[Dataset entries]
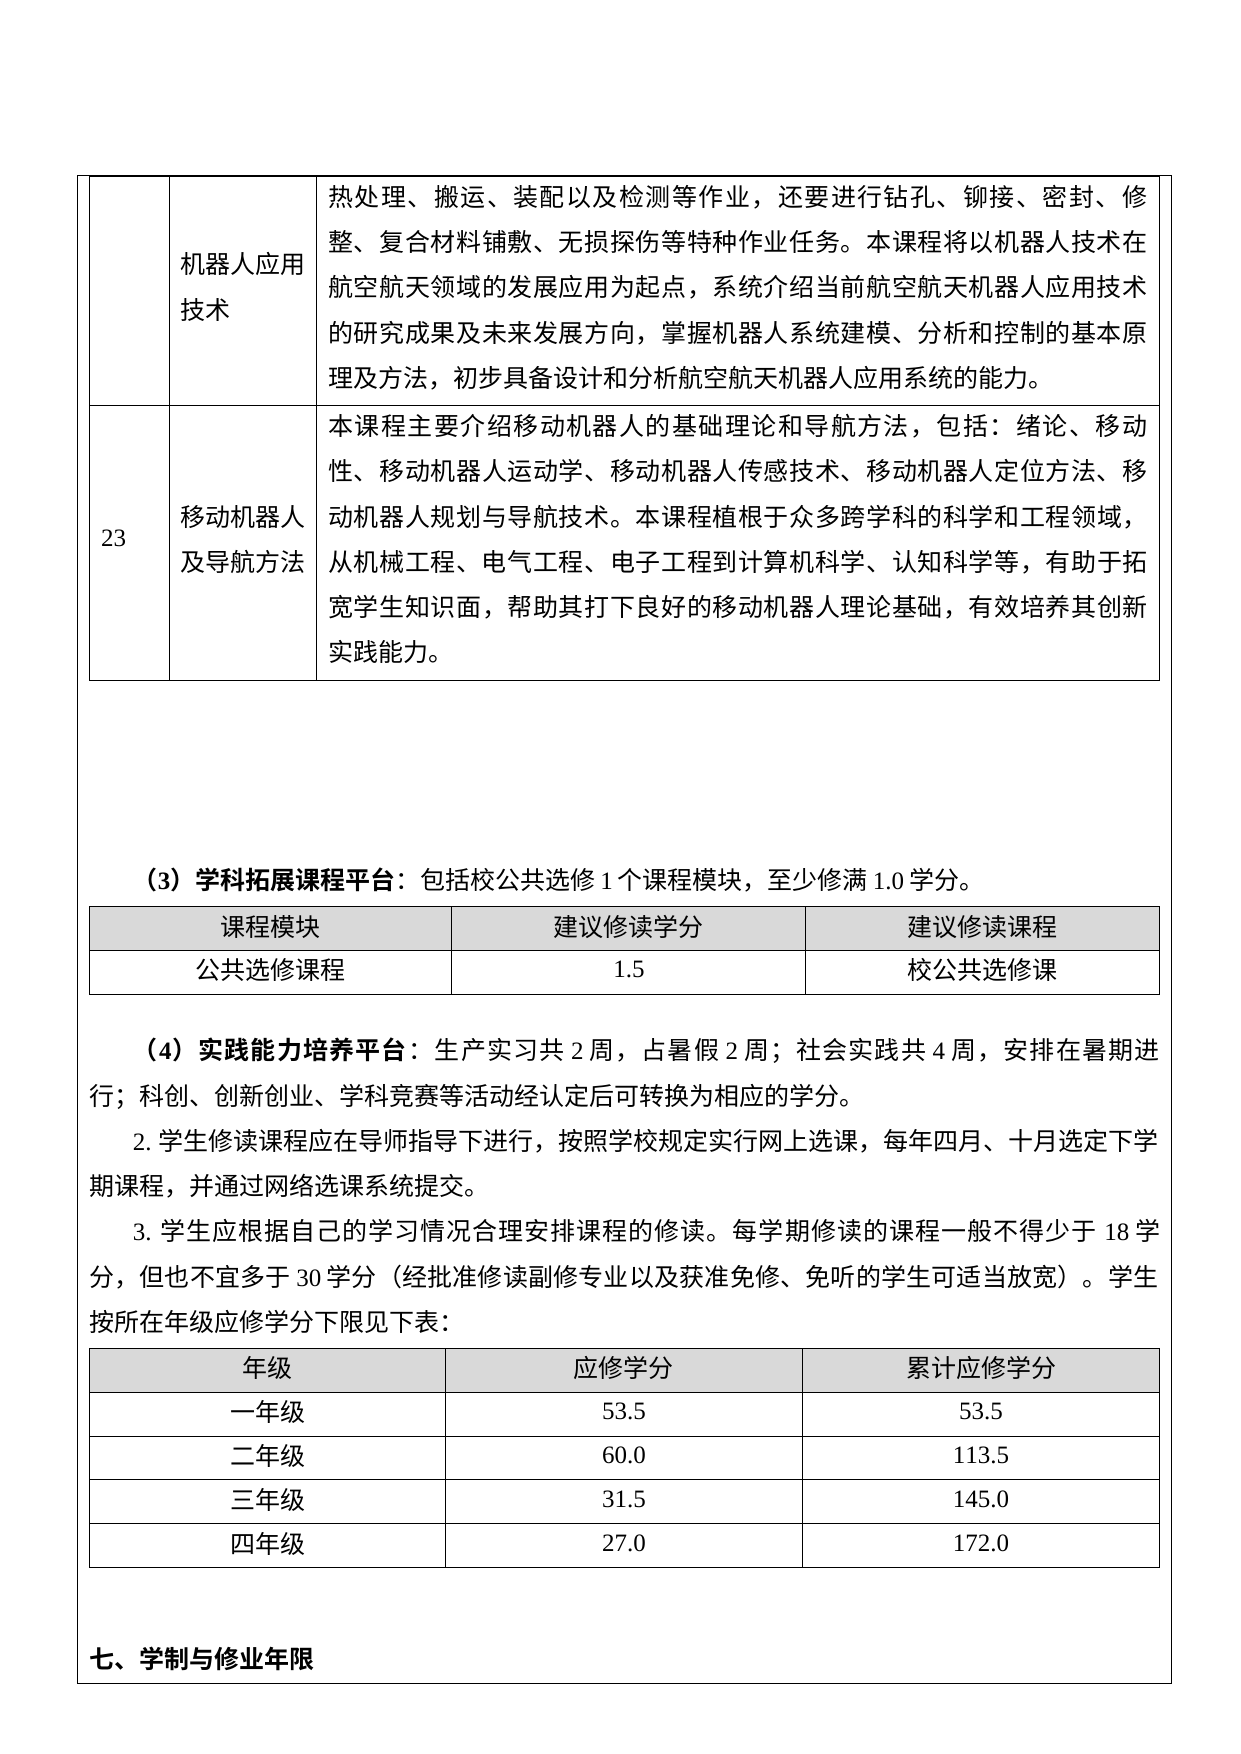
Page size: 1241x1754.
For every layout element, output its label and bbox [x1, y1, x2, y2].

table_header [78, 176, 1171, 1683]
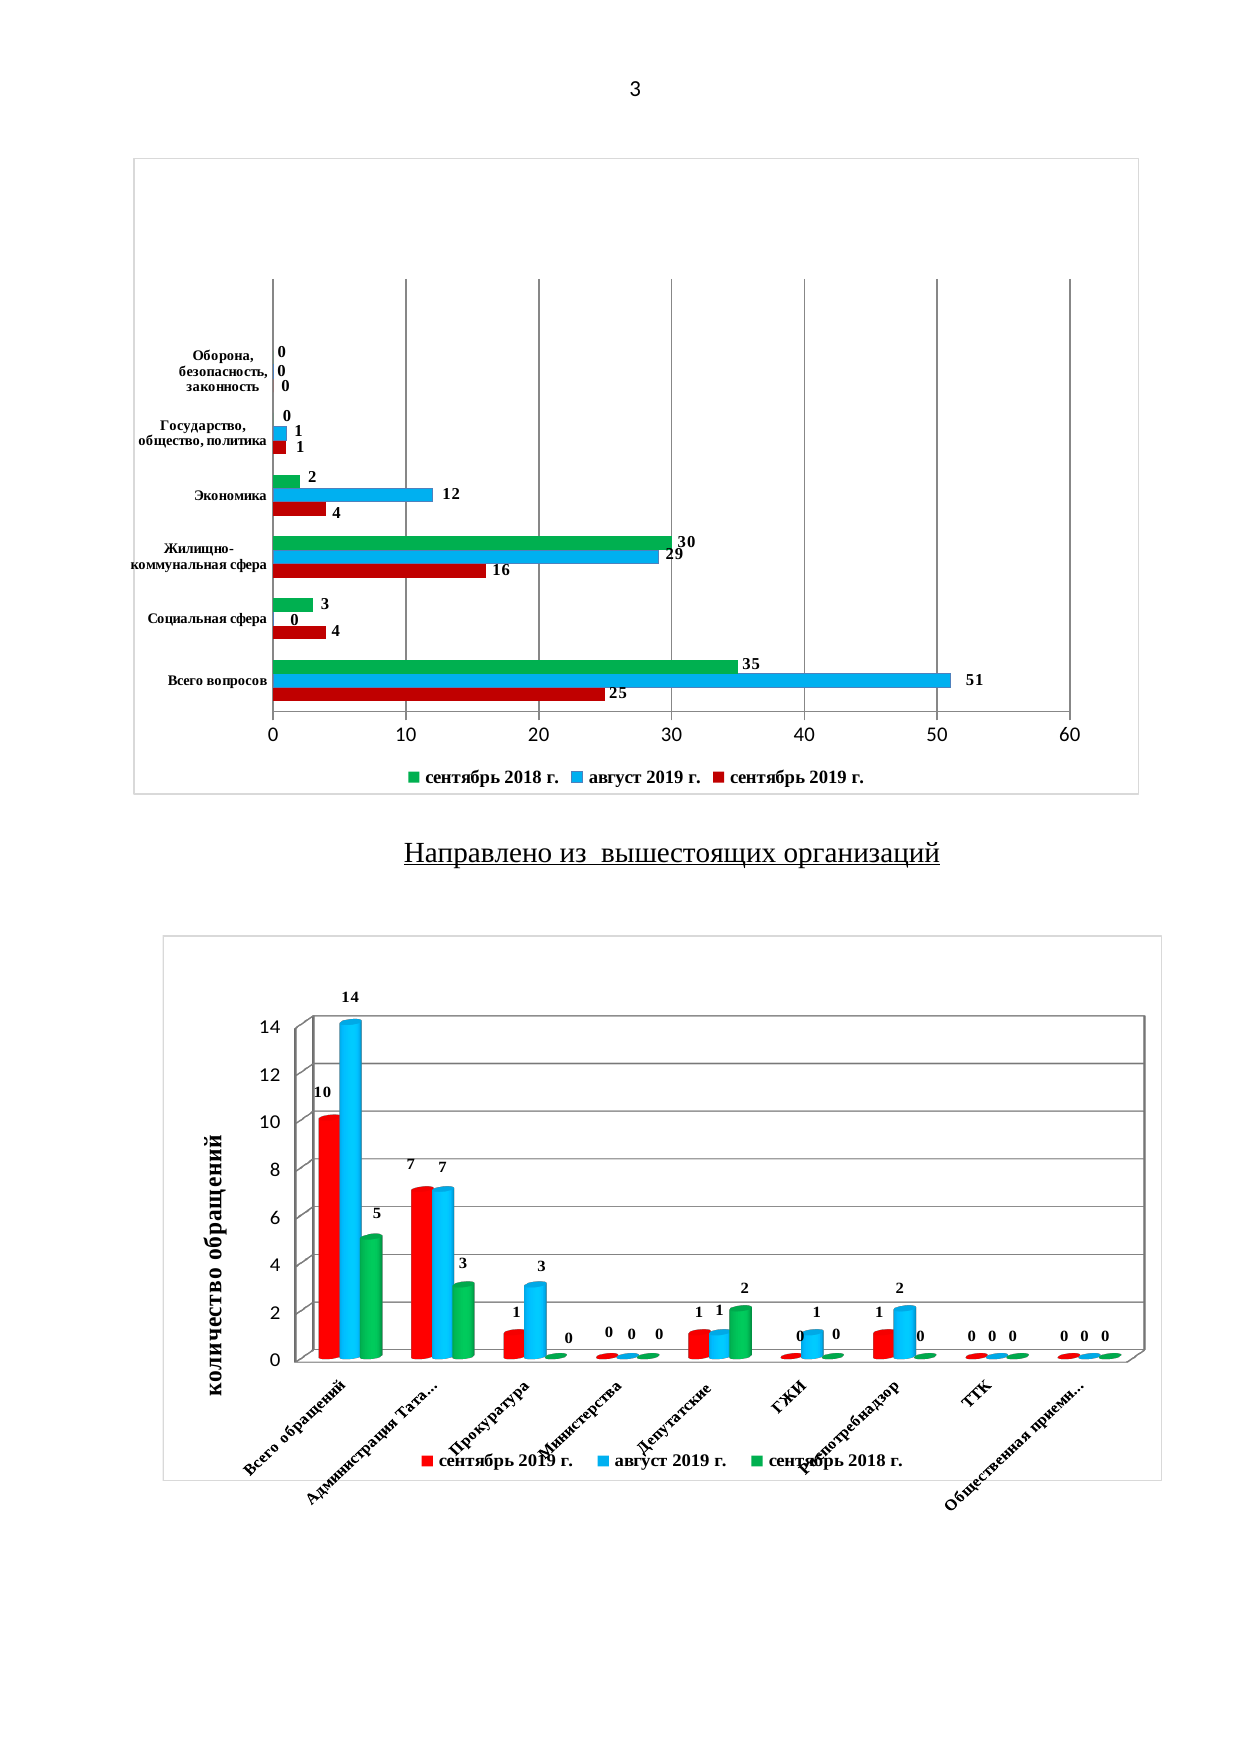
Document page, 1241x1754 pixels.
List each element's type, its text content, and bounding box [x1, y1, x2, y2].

text Направлено из вышестоящих организаций [89, 835, 1181, 868]
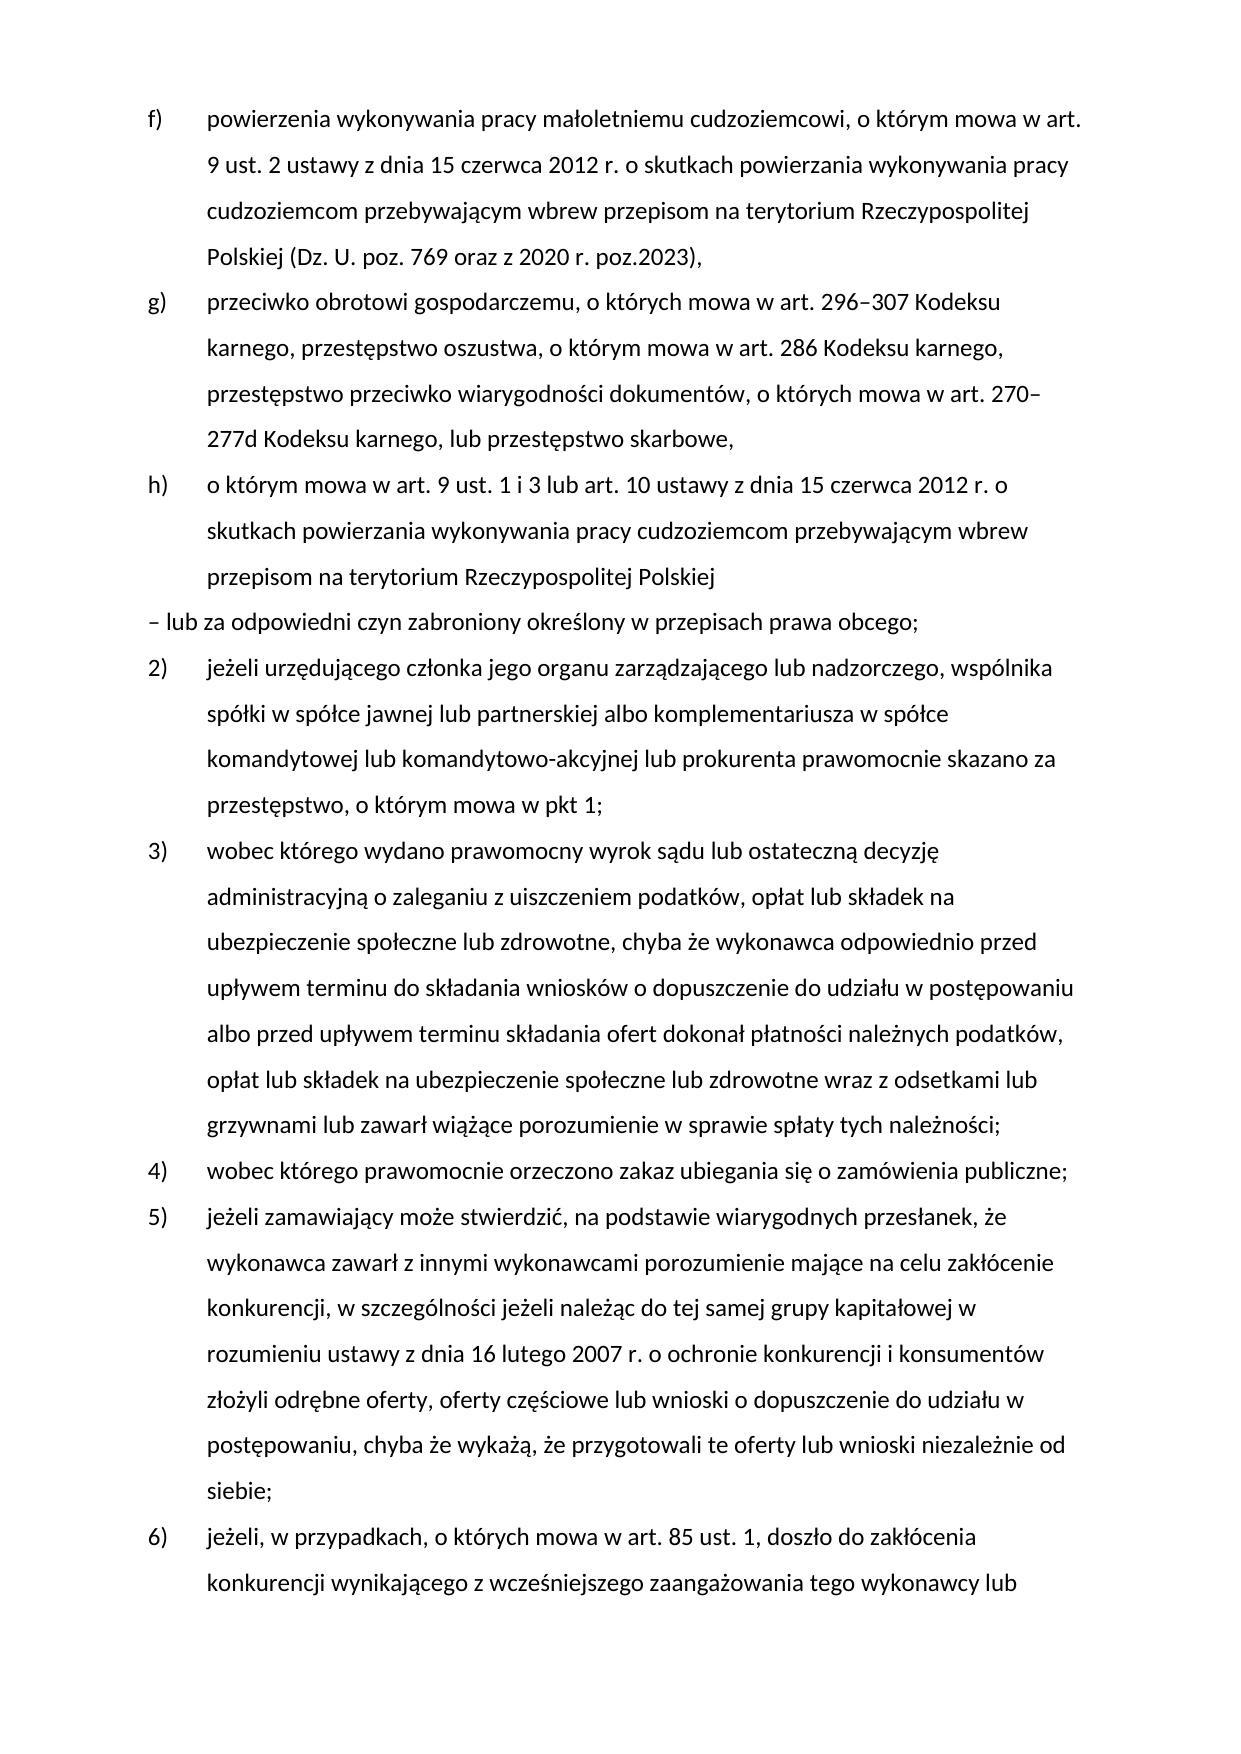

• **What you will do**:
Extract, character for character, every line from the one that holds "Document page, 1241x1754 pixels." through the end of the entries above. Include both boundary lines and no pictures.

• **Written answer**:
Document page, 1241x1754 pixels.
List each element's type, its text content, and bounding box [x1, y1, x2, y2].

text Направлено из вышестоящих организаций [89, 835, 1181, 868]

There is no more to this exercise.